211 W Fort St. Detroit, MI
I had the pleasure of working with Pence Fine Art Services on this project. They built me a massive 12' by 18' wood panel (three 12' x 6' panels stitched together), which was the panel they've ever built and my largest painting made to date.
It took 4 humans to move this bad boy into place, and a small army to hang it. I'm very grateful for the construction team that was working on the site who mounted this beast onto the marble wall.
Once the panel was hung, the seams were patched to smooth out the surface, and then prepped for me to paint. I got started by leaving an Easter egg in the painting that felt true to my aesthetic yet provided a connection to the place.
As you can see, I generally work from left to right, but it just all depends on the project. This guy moved from top left to bottom, then across the panel both from the top and bottom.
This photo isn't very helpful visually describing process, but I like it. Sorry not sorry :)
It was pretty fun to have Brad drop by from Foster Financial to catch the last bit of me painting, and see the work as the paint was still wet.
Crazy random connection with this project: Doug (from Foster Financial) reached out to me to paint this piece, and it just by chance was completed on the day of his birth.

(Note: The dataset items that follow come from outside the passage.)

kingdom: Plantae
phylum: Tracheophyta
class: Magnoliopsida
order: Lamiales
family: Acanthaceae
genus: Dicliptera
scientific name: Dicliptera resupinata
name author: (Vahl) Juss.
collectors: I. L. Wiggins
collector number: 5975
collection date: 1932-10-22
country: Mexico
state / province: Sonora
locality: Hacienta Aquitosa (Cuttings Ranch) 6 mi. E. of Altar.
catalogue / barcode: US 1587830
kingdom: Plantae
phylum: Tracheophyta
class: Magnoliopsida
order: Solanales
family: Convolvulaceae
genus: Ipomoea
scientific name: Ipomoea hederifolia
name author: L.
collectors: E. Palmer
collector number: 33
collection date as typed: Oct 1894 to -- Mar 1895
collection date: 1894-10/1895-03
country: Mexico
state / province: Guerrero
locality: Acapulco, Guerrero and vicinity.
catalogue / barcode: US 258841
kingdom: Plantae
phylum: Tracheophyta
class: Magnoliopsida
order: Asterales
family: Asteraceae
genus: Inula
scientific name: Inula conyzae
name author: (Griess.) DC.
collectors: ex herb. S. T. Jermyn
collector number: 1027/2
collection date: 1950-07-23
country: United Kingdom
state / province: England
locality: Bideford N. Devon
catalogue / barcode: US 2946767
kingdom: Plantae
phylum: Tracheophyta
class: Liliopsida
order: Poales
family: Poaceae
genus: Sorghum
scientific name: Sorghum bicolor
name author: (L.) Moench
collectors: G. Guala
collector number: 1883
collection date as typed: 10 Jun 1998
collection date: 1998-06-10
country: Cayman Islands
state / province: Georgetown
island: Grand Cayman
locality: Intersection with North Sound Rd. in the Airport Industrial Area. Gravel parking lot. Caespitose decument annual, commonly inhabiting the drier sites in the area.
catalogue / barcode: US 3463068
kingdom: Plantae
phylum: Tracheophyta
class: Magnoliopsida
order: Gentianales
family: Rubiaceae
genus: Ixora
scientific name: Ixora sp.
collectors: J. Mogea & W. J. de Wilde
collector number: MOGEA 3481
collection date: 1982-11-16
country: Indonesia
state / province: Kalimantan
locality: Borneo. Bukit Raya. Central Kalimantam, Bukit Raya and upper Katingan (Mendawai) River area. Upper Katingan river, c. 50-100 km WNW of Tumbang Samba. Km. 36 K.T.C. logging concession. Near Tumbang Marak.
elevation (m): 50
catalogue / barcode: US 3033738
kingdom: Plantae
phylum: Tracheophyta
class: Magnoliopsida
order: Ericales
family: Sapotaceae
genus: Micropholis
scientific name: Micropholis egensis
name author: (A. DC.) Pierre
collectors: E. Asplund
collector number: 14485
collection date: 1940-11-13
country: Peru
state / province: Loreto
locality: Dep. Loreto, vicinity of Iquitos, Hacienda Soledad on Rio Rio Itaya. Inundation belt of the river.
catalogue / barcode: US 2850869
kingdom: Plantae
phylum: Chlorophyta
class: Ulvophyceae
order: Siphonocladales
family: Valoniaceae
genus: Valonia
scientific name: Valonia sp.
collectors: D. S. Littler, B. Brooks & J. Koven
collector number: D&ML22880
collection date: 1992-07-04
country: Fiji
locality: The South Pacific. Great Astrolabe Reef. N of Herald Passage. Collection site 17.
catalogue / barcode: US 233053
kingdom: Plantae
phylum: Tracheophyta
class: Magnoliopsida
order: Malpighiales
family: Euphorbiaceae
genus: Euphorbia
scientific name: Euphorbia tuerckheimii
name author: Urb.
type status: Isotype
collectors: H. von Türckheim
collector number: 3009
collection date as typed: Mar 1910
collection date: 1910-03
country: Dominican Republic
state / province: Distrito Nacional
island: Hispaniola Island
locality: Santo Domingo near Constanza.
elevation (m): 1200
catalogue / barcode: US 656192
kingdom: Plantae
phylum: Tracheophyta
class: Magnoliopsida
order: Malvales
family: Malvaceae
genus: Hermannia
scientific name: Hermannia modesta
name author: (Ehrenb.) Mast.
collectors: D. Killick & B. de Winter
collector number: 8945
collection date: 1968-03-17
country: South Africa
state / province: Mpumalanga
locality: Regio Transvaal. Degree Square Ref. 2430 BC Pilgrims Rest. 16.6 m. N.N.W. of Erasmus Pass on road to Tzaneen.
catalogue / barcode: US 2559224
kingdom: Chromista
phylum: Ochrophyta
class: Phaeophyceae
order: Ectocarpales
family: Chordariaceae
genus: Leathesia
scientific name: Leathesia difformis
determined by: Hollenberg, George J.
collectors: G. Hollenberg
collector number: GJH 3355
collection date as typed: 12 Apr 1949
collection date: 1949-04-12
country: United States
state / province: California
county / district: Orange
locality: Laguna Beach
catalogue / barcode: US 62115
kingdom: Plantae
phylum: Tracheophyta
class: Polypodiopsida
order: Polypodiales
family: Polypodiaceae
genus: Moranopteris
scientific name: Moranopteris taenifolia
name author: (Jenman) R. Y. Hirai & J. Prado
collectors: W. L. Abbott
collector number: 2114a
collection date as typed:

As some of you may know, I'm slightly obsessed with modernism. From architecture to furniture, it's all my jam. So creating a work that's integrated into an International Style building (the same style that Mies van der Rohe championed), was extremely special for me.
And to put a cherry on top of the project, you can see Fort Street Galley (FSG) from the entrance of this building. FSG was the home of my very short lived restaurant Pursue.
It was a monumental achievement for me and even more crushing blow when my year contract with them was cut short. It's a long story, and I won't get into all of it here, but kiddy corner to a place that was such a public failure (the Free Press covered my closing) for me now lives a triumph of a painting that can be viewed from the same street as the now shuttered FSG.
Thank you Doug, Brad, and Foster Financial for trusting me to create such a monumental piece of art that has transformed a small part of Fort Street and a big part of my heart.